Tinygrad vs. Others (my POV)

tinygrad is designed as an instruction set for DL first and foremost. A framework is added on top of that, by which I mean layers, backprop, symbolics, etc.

but at it's core this is an instruction set.

class UnaryOps(Enum): NOOP = auto(); EXP2 = auto(); LOG2 = auto(); CAST = auto(); SIN = auto(); SQRT = auto(); RECIP = auto() # noqa: E702
class BinaryOps(Enum): ADD = auto(); SUB = auto(); MUL = auto(); DIV = auto(); CMPEQ = auto(); MAX = auto(); MOD = auto(); CMPLT = auto() # noqa: E702
class ReduceOps(Enum): SUM = auto(); MAX = auto() # noqa: E702
class FusedOps(Enum): MULACC = auto() # noqa: E702
class LoadOps(Enum): EMPTY = auto(); RAND = auto(); CONST = auto(); FROM = auto(); CONTIGUOUS = auto(); CUSTOM = auto() # noqa: E702

More on the software component ...

It does not require turing completeness. Data access patterns are known up front. You can allocate all the memory (buffers) you will need before any data is actually used.

TensorFlow was right - get a static graph and optimize the hell out of it. It just had a really cumbersome API and RNNs were very popular back then. RNNs break nice data access patterns so you want to use something more dynamic, i.e. PyTorch which also had a much better developer UX.

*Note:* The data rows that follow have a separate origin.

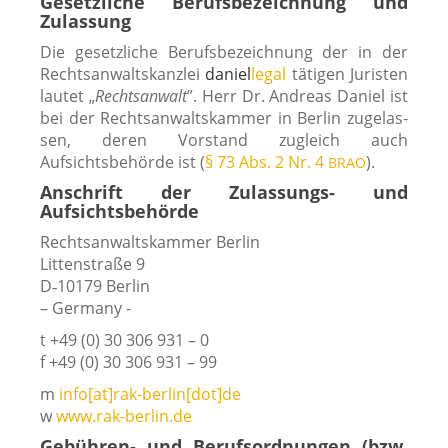
Gesetzliche Berufsbezeichnung und
Zulassung
Die gesetz­li­che Berufsbezeichnung der in der
Rechtsanwaltskanzlei
dani­el
legal
täti­gen Juristen
lau­tet „
Rechtsanwalt
”. Herr Dr. Andreas Daniel ist
bei der Rechtsanwaltskammer in Berlin zuge­las­
sen, deren Vorstand zugleich auch
Aufsichtsbehörde ist (
§ 73 Abs. 2 Nr. 4
).
BRAO
Anschrift der Zulassungs- und
Aufsichtsbehörde
Rechtsanwaltskammer Berlin
Littenstraße 9
D‑10179 Berlin
– Germany -
t +49 (0) 30 306 931 – 0
f +49 (0) 30 306 931 – 99
m
info[at]rak-berlin[dot]de
w
www.rak-berlin.de
Gebühren- und Berufsordnungen (bzw.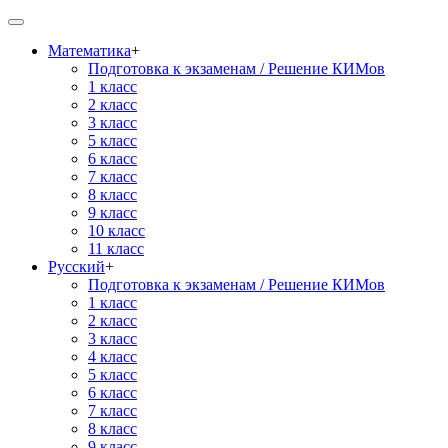
Математика
+
Подготовка к экзаменам / Решение КИМов
1 класс
2 класс
3 класс
5 класс
6 класс
7 класс
8 класс
9 класс
10 класс
11 класс
Русский
+
Подготовка к экзаменам / Решение КИМов
1 класс
2 класс
3 класс
4 класс
5 класс
6 класс
7 класс
8 класс
9 класс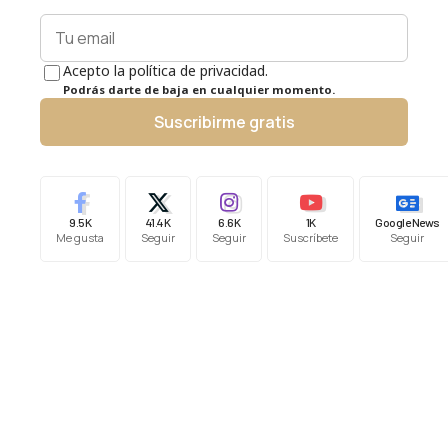
Acepto la política de privacidad.
Podrás darte de baja en cualquier momento.
Suscribirme gratis
9.5K
41.4K
6.6K
1K
Google News
Me gusta
Seguir
Seguir
Suscríbete
Seguir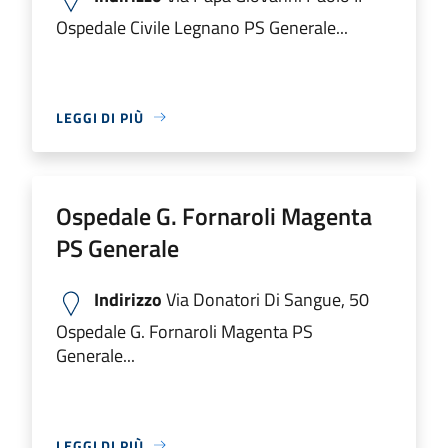
Ospedale Civile Legnano PS Generale...
LEGGI DI PIÙ
Ospedale G. Fornaroli Magenta
PS Generale
Indirizzo
Via Donatori Di Sangue, 50
Ospedale G. Fornaroli Magenta PS
Generale...
LEGGI DI PIÙ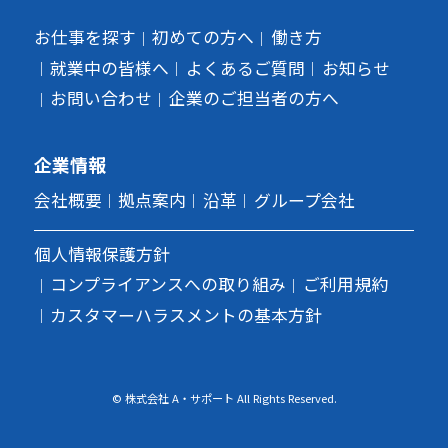
お仕事を探す
初めての方へ
働き方
就業中の皆様へ
よくあるご質問
お知らせ
お問い合わせ
企業のご担当者の方へ
企業情報
会社概要
拠点案内
沿革
グループ会社
個人情報保護方針
コンプライアンスへの取り組み
ご利用規約
カスタマーハラスメントの基本方針
© 株式会社 A・サポート All Rights Reserved.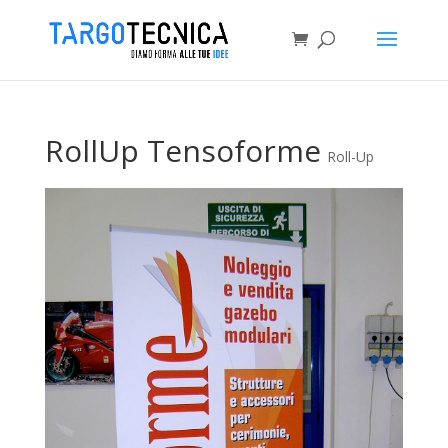
RollUp Tensoforme
Roll-Up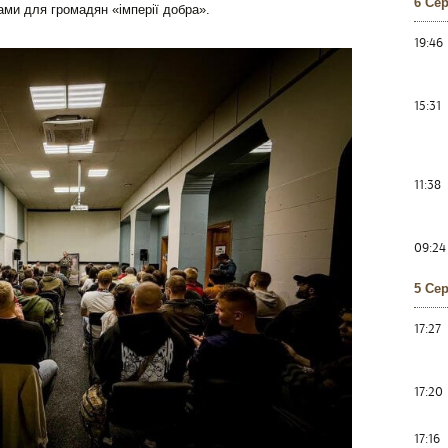
6 Се
ами для громадян «імперії добра».
19:46
15:31
11:38
09:24
5 Се
17:27
17:20
17:16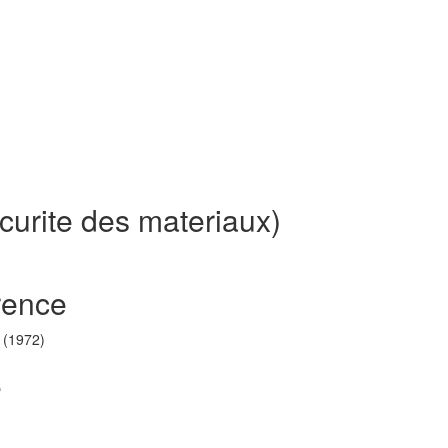
curite des materiaux)
rence
 (1972)
e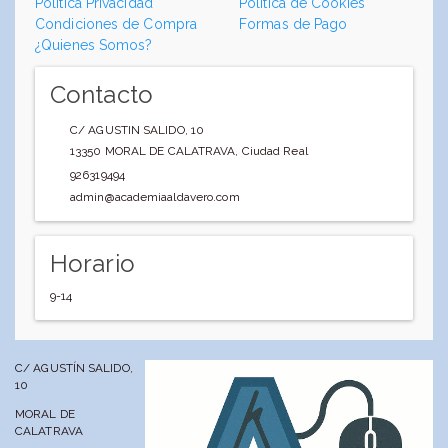
Política Privacidad
Política de Cookies
Condiciones de Compra
Formas de Pago
¿Quienes Somos?
Contacto
C/ AGUSTIN SALIDO, 10
13350
MORAL DE CALATRAVA
,
Ciudad Real
926319494
admin@academiaaldavero.com
Horario
9-14
C/ AGUSTÍN SALIDO,
10
MORAL DE
CALATRAVA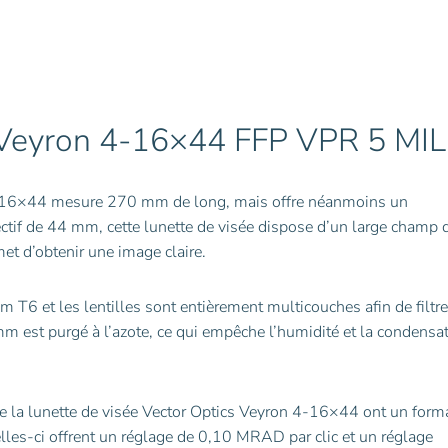
5
MIL
:
SCFF-
38
Veyron 4-16×44 FFP VPR 5 MIL
 4-16×44 mesure 270 mm de long, mais offre néanmoins un
ectif de 44 mm, cette lunette de visée dispose d’un large champ 
met d’obtenir une image claire.
m T6 et les lentilles sont entièrement multicouches afin de filtre
 mm est purgé à l’azote, ce qui empêche l’humidité et la condensa
a lunette de visée Vector Optics Veyron 4-16×44 ont un form
elles-ci offrent un réglage de 0,10 MRAD par clic et un réglage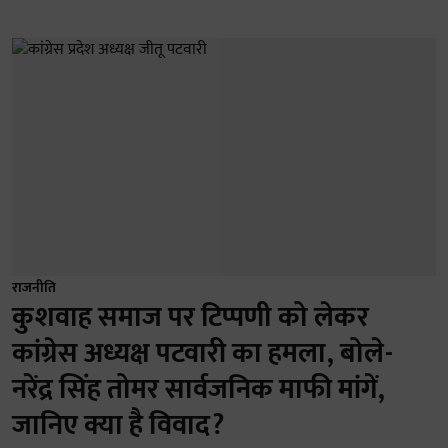
राजनीति
कुशवाह समाज पर टिप्पणी को लेकर
कांग्रेस अध्यक्ष पटवारी का हमला, बोले-
नरेंद्र सिंह तोमर सार्वजनिक माफी मांगें,
जानिए क्या है विवाद?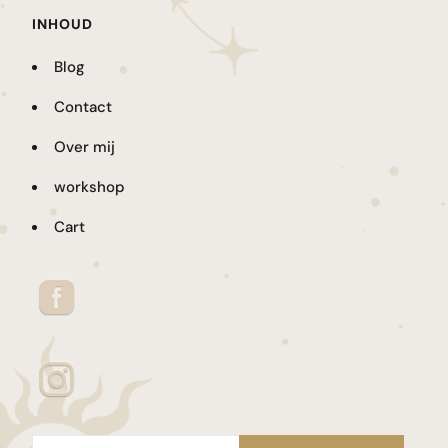
INHOUD
Blog
Contact
Over mij
workshop
Cart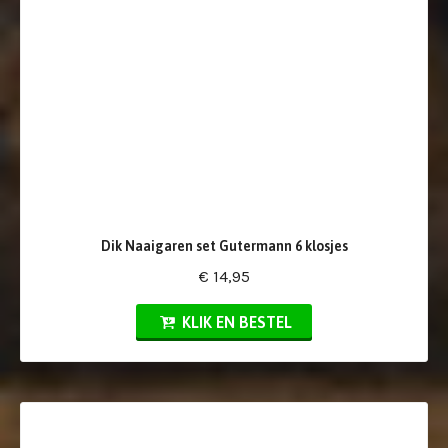
Dik Naaigaren set Gutermann 6 klosjes
€ 14,95
KLIK EN BESTEL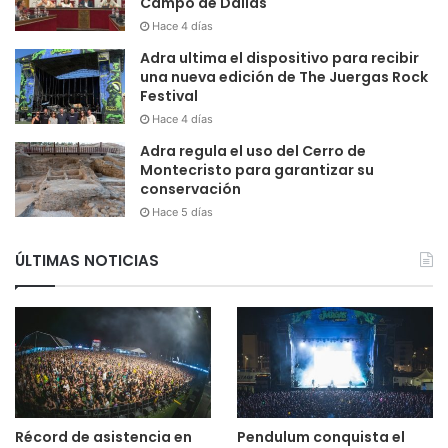
Campo de Dalías
Hace 4 días
Adra ultima el dispositivo para recibir
una nueva edición de The Juergas Rock
Festival
Hace 4 días
Adra regula el uso del Cerro de
Montecristo para garantizar su
conservación
Hace 5 días
ÚLTIMAS NOTICIAS
Récord de asistencia en
Pendulum conquista el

Auxillary thought: Transformers won because they are better for current hardware - much easier to scale up. Is there an example of an RNN at massive scale? Even the most well known RL system, AlphaGo, is a conv net.

Extra: Hardware

GPT-4 is ~1.8 trillion parameters

~1.8T * 4 (float32) = 7.2T 7.2T / 2 (float16) = 3.6T

45 H100s to run inference for GPT-4.

Quantized to 4 bits would still require 12 H100s. Assuming [30k each](https://www.hpcwire.com/2023/08/17/nvidia-h100-are-550000-gpus-enough-for-this-year/#:~:text=The%20flagship%20H100%20GPU%20(14%2C592,based%20supercomputer%20called%20Shaheen%20III.) That's 360k to run 4 bit inference of GPT-4.

Assuming 800W for an H100, which seems to be the highest estimate.

It will cost $80 per month to run a H100 continously.

I guess that's how cloud providers make money. Energy arbitrage. It costs us cents to run this but we'll rent it to you for a few dollars.

But suppose you have 24 H100s, they seem to come in 8, so 24 instead of 20. That's $1920/month to run your monster GPUs at full capacity. That's way cheaper than I thought it would be. You're paying at least 10x more to use it via cloud you can't hack to your liking. So if you can pay the up front cost it's worth it to buy the monster GPUs. Especially now since you can enough use them as collateral.